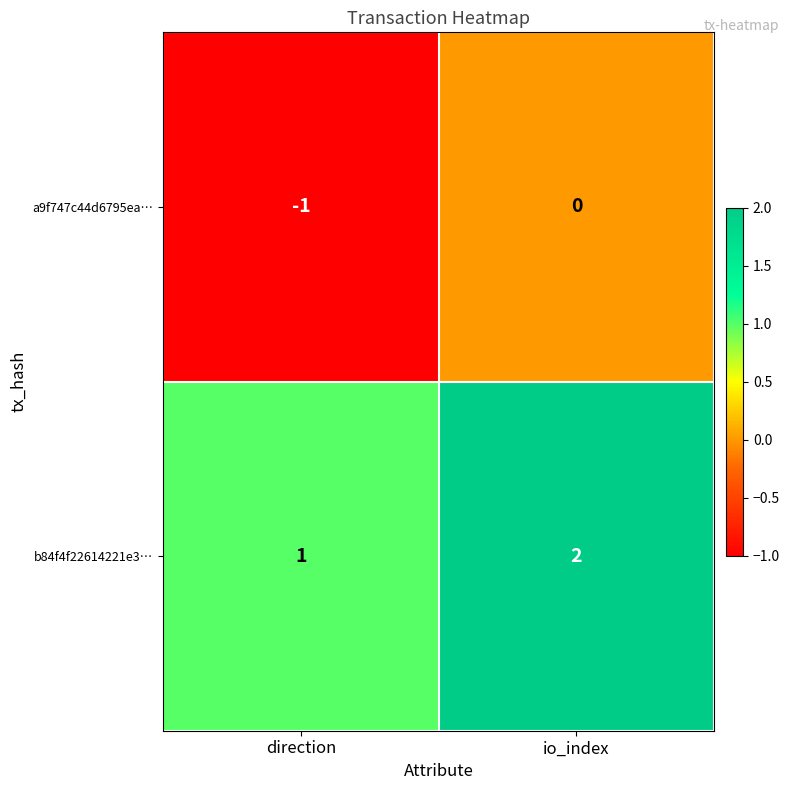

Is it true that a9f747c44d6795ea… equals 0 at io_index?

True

########################################

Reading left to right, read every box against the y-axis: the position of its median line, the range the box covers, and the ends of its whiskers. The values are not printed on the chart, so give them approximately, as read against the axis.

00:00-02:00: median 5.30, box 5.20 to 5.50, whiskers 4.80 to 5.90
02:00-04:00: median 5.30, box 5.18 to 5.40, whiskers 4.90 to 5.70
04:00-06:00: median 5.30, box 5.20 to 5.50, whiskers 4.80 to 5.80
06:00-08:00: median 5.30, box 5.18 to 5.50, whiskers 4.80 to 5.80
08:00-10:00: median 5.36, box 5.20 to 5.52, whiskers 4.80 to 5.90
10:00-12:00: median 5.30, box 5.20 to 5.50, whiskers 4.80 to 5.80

########################################

== What you are asked to do ==
Reproduce the lines above word for word, starting at the line that contains "00:00-02:00: median 5.30, box" and stopping after the line that contains "10:00-12:00: median 5.30, box".

== Response to the exercise ==
00:00-02:00: median 5.30, box 5.20 to 5.50, whiskers 4.80 to 5.90
02:00-04:00: median 5.30, box 5.18 to 5.40, whiskers 4.90 to 5.70
04:00-06:00: median 5.30, box 5.20 to 5.50, whiskers 4.80 to 5.80
06:00-08:00: median 5.30, box 5.18 to 5.50, whiskers 4.80 to 5.80
08:00-10:00: median 5.36, box 5.20 to 5.52, whiskers 4.80 to 5.90
10:00-12:00: median 5.30, box 5.20 to 5.50, whiskers 4.80 to 5.80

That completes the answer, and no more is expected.